かつてはラジオに始まり、8トラックといった機器もあったが、一般向けとして広く受け入れられたのはカセットテープだ。メディアとして安価だったこと、そして録音環境の容易さが普及のきっかけとなった。
日本初の車載カセットデッキは1968年にクラリオンから発売された。そこから日本のAVメーカー各社が追随。続々と車載カセットデッキが販売され、1970年代半ばくらいには一般に広く普及することとなる。

1968年にクラリオンが発売した日本初のカセットカーステレオデッキ。それまでの車内の娯楽といえばラジオで、このカセットデッキの誕生が、運転中に好きな音楽を聴くという新たな娯楽を生んだ。

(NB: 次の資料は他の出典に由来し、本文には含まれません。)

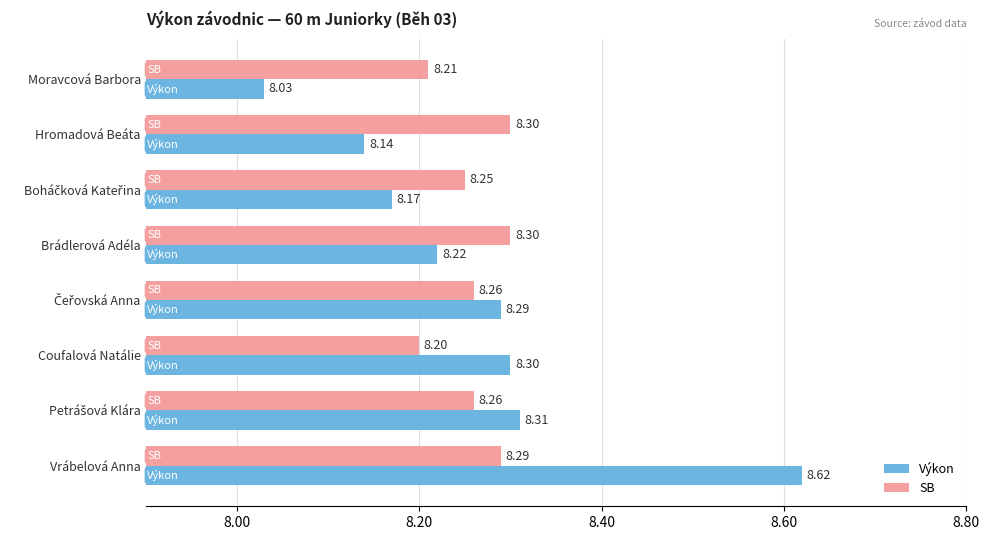

What is the sum of all SB values?

66.1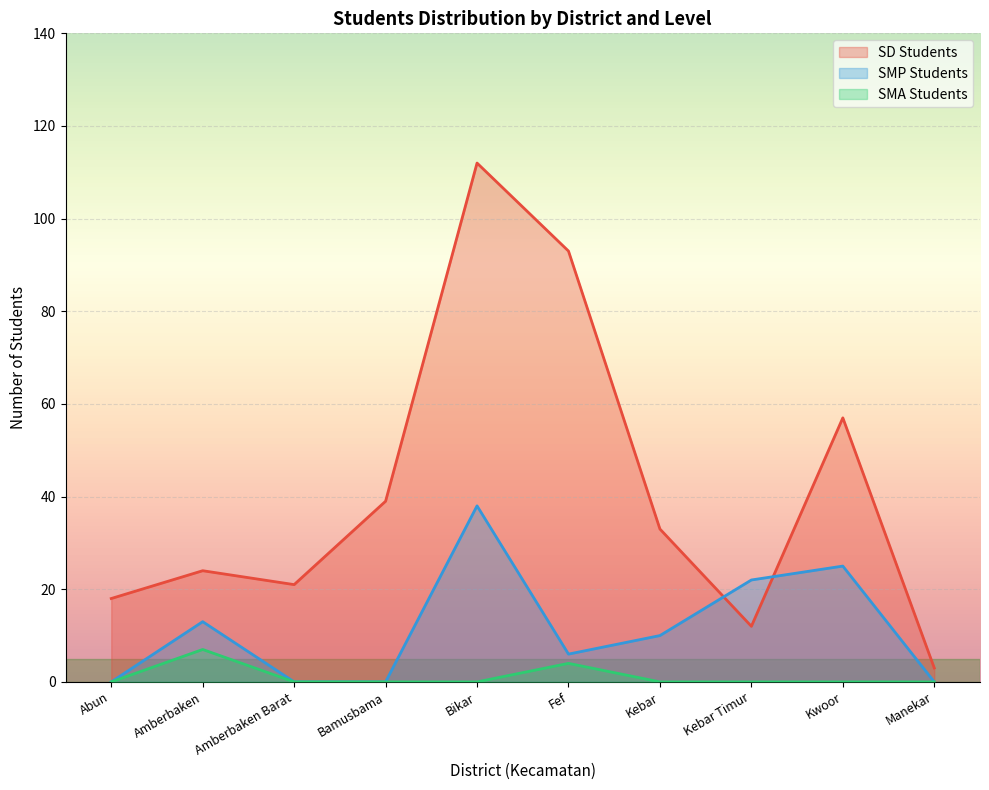

Reading right to left, what are all the values shown in this chart?

SD Students: 3	57	12	33	93	112	39	21	24	18
SMP Students: 0	25	22	10	6	38	0	0	13	0
SMA Students: 0	0	0	0	4	0	0	0	7	0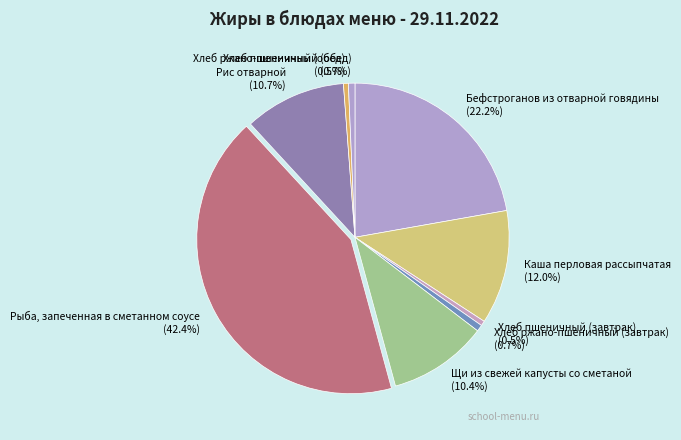

What portion of the pie excludes Хлеб ржано-пшеничный (обед) (0.7%)?

99.3%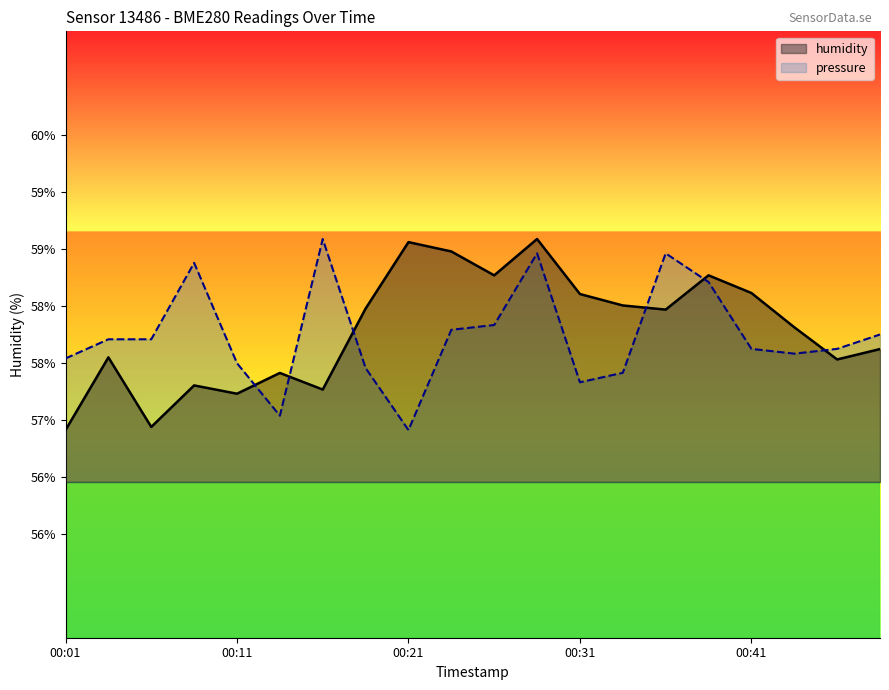

What are all the series names shown in the legend?

humidity, pressure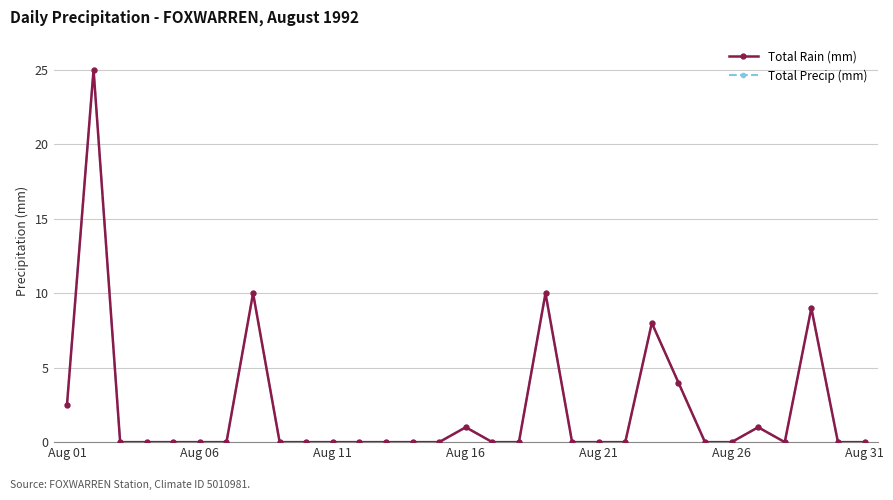

Is this an area chart (filled region under the line)?

No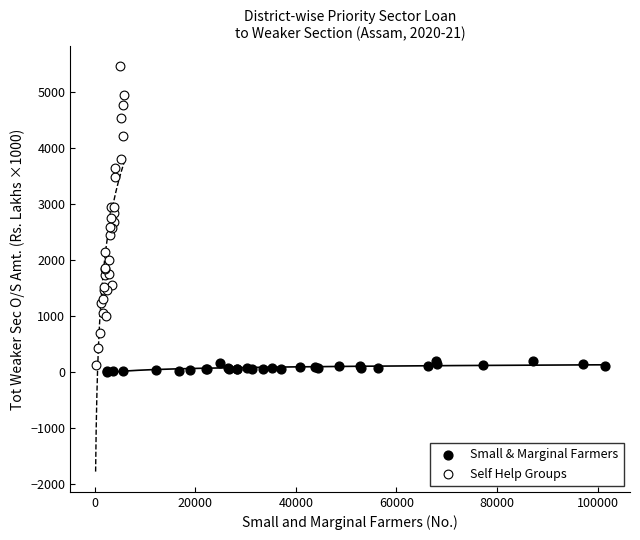

What are all the series names shown in the legend?

Small & Marginal Farmers, Self Help Groups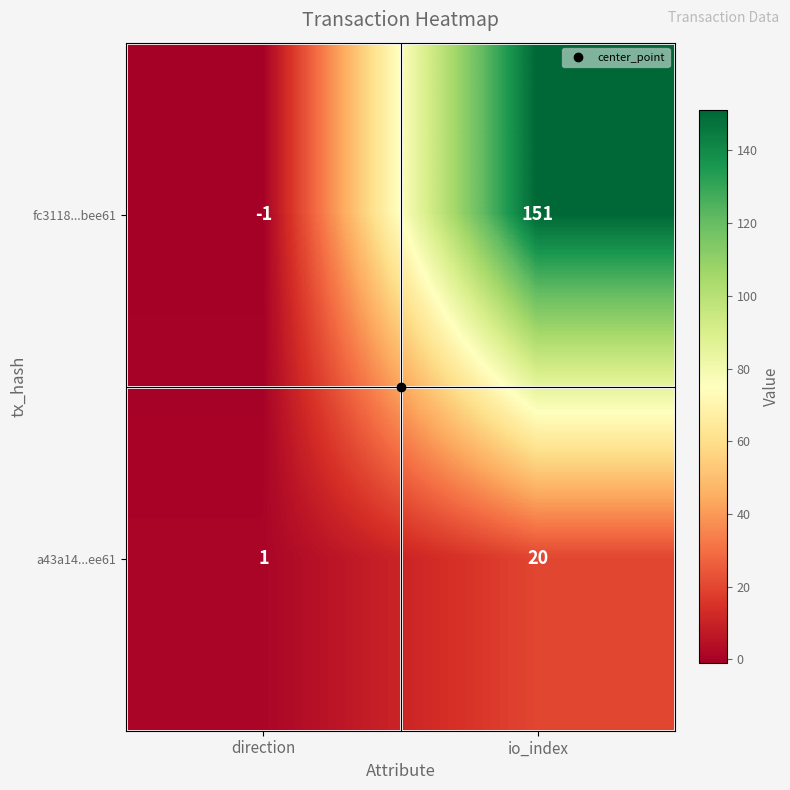

How many series are shown in this chart?

2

なお当時の純正車載オーディオといえばラジオが関の山で、自分で好みのブランドのカセットデッキや後付けのスピーカーを買ってカスタムする、というのが一般的だった。パイオニアの「ロンサムカーボーイ」や、クラリオンの「シティ・コネクション」といった当時の人気ブランドを覚えている人は少なくないだろう。

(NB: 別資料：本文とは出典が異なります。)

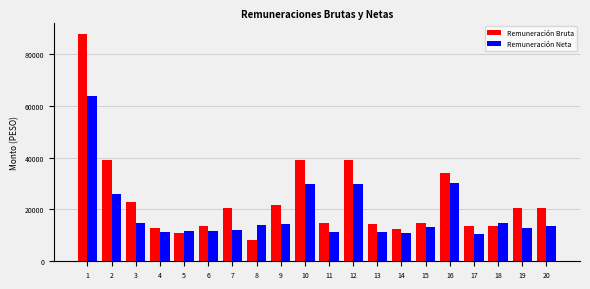

How many categories are shown in the chart?

20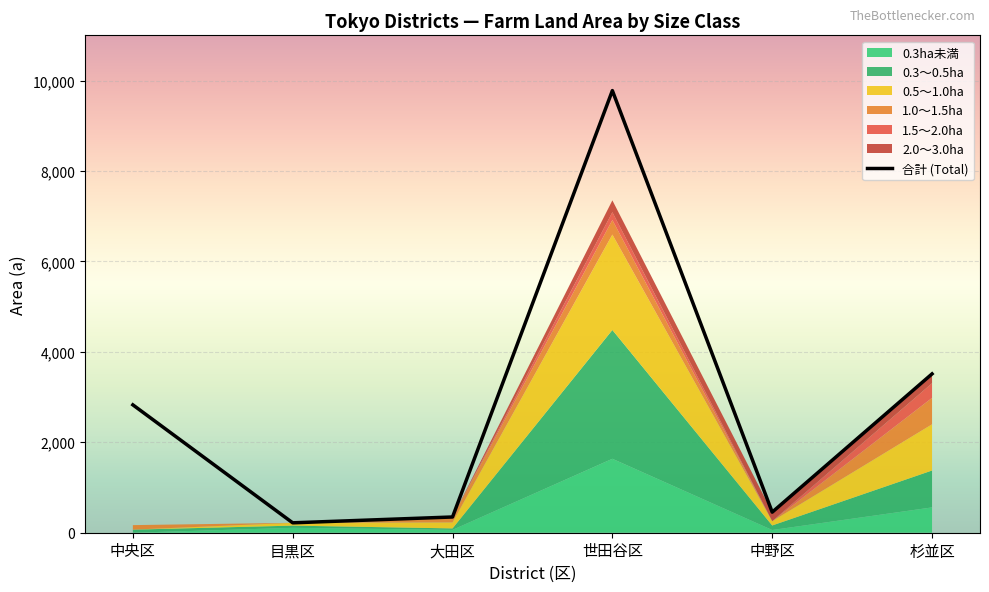

List the labels in order of value, largest first.

世田谷区, 杉並区, 中央区, 中野区, 大田区, 目黒区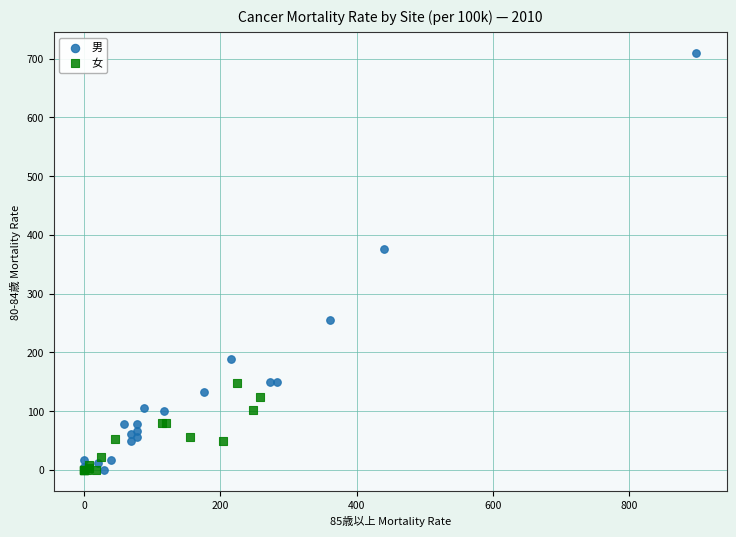

Which series has the widest spread of Y values?

男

そしてカセットテープに遅れて登場したのがCD(コンパクト・ディスク)だ。それまでのカセットやレコードとは違い、音声をデジタル信号で記録し、音質に優れる利点があった。発表当初こそメディアそのものの値段が高く、普及に苦戦したが、ポータブルプレーヤーなどの普及もあって、1980年代後半くらいから、カセットと同程度の市民権を得るに至った。
カーオーディオにおいてもCDはいち早く取り入れられ、1984年にはパイオニアが世界初の車載CDプレーヤーをリリース。さらに複数枚のCDを自動で入れ替えて再生できる「CDチェンジャー」の登場により、車載オーディオメディアはカセットテープとCDの2大体制となった。

複数枚のCDを自動的に入れ替えて再生できるCDチェンジャー。お気に入りのアルバムCDを何枚もセットして、気分に合わせて曲を再生できた。
そして1980~1990年代にかけては、日本の経済成長と呼応するようにカーオーディオのシステム化・多機能化が進み、家庭用オーディオ顔負けの音響性能や、派手な演出やイルミネーションによるデラックス化が進んだ。まさに車載カーオーディオの全盛期といえる時代だろう。
現在ではカーナビゲーションシステムの登場や、専用のメディアを必要としないデジタルオーディオの登場などによって、以前のような多機能・独自機能は必要なくなっている。極論を言ってしまえばスマートフォンひとつあれば事足りてしまうのだ。
だがヤングタイマー車オーナーであるなら、ぜひとも車内のオーディオも「当時仕様」にこだわってカスタムしてみるのも一興というもの。なつかしのオーディオで、懐かしの曲を流しながらドライブすれば、このクルマが走っていた当時の匂いがふわりと漂ってくることだろう。